Records for processing
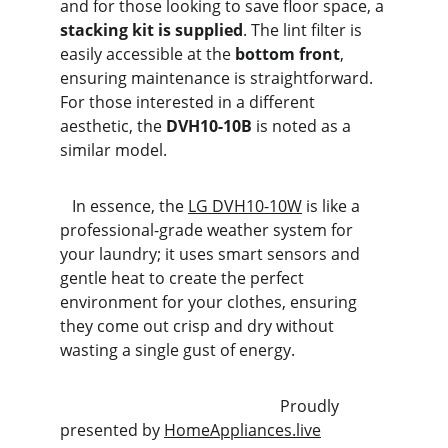
and for those looking to save floor space, a 
stacking kit is supplied
. The lint filter is 
easily accessible at the 
bottom front
, 
ensuring maintenance is straightforward. 
For those interested in a different 
aesthetic, the 
DVH10-10B
 is noted as a 
similar model.
   In essence, the 
LG DVH10-10W
 is like a 
professional-grade weather system for 
your laundry; it uses smart sensors and 
gentle heat to create the perfect 
environment for your clothes, ensuring 
they come out crisp and dry without 
wasting a single gust of energy.
                                                       Proudly 
presented by 
HomeAppliances.live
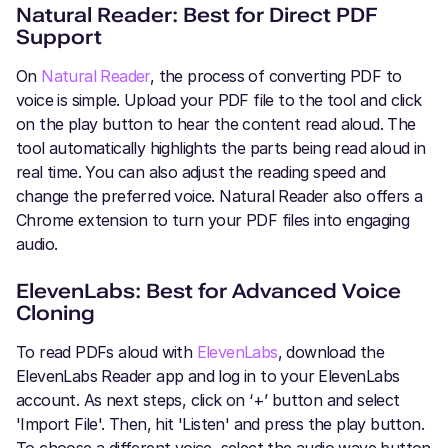
Natural Reader: Best for Direct PDF
Support
On
Natural Reader
, the process of converting PDF to
voice is simple. Upload your PDF file to the tool and click
on the play button to hear the content read aloud. The
tool automatically highlights the parts being read aloud in
real time. You can also adjust the reading speed and
change the preferred voice. Natural Reader also offers a
Chrome extension to turn your PDF files into engaging
audio.
ElevenLabs: Best for Advanced Voice
Cloning
To read PDFs aloud with
ElevenLabs
, download the
ElevenLabs Reader app and log in to your ElevenLabs
account. As next steps, click on ‘+’ button and select
'Import File'. Then, hit 'Listen' and press the play button.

Problem to solve
Rewrite the text of the rows above with "play button" replaced by "start button" and everything else unchanged. Leave the pictures out.

Answer
and for those looking to save floor space, a 
stacking kit is supplied
. The lint filter is 
easily accessible at the 
bottom front
, 
ensuring maintenance is straightforward. 
For those interested in a different 
aesthetic, the 
DVH10-10B
 is noted as a 
similar model.
   In essence, the 
LG DVH10-10W
 is like a 
professional-grade weather system for 
your laundry; it uses smart sensors and 
gentle heat to create the perfect 
environment for your clothes, ensuring 
they come out crisp and dry without 
wasting a single gust of energy.
                                                       Proudly 
presented by 
HomeAppliances.live
Natural Reader: Best for Direct PDF
Support
On
Natural Reader
, the process of converting PDF to
voice is simple. Upload your PDF file to the tool and click
on the start button to hear the content read aloud. The
tool automatically highlights the parts being read aloud in
real time. You can also adjust the reading speed and
change the preferred voice. Natural Reader also offers a
Chrome extension to turn your PDF files into engaging
audio.
ElevenLabs: Best for Advanced Voice
Cloning
To read PDFs aloud with
ElevenLabs
, download the
ElevenLabs Reader app and log in to your ElevenLabs
account. As next steps, click on ‘+’ button and select
'Import File'. Then, hit 'Listen' and press the start button.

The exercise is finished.